§ RECORDS TO USE:
==========
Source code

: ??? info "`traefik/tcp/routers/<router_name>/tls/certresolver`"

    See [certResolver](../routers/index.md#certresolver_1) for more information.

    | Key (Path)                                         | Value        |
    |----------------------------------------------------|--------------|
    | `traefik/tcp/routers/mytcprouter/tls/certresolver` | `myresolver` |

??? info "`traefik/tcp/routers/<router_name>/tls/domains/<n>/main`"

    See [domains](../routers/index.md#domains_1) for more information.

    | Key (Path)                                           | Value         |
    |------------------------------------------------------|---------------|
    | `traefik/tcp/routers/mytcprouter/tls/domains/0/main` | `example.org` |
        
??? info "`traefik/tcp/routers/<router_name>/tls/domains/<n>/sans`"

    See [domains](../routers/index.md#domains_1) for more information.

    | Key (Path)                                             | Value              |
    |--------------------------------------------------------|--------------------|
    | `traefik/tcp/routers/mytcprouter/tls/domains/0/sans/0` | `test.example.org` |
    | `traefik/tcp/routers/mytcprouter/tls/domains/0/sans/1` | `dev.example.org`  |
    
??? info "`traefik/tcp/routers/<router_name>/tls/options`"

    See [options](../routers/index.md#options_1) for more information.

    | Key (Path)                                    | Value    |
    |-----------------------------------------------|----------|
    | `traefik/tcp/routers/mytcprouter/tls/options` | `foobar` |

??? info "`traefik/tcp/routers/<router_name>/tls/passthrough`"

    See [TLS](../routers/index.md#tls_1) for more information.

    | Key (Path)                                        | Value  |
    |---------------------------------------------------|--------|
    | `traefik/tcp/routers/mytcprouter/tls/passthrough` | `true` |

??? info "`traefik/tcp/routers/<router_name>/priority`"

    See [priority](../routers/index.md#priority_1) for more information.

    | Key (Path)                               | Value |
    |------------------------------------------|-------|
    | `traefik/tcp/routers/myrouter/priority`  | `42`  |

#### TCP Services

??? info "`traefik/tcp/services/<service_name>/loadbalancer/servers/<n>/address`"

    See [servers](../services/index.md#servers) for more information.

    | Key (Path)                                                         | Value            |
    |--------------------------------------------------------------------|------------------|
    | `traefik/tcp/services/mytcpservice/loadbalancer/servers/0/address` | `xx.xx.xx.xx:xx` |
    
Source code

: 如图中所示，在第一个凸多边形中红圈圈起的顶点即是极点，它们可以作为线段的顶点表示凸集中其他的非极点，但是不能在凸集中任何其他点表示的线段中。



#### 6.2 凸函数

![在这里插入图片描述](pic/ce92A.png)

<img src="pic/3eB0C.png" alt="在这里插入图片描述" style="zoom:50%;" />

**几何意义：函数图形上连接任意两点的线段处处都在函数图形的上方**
==========
§ TASK INSTRUCTIONS: The lines above that hold the string "address" are to be located and copied.

§ RESULT OF THIS EXERCISE:
??? info "`traefik/tcp/services/<service_name>/loadbalancer/servers/<n>/address`"
    | `traefik/tcp/services/mytcpservice/loadbalancer/servers/0/address` | `xx.xx.xx.xx:xx` |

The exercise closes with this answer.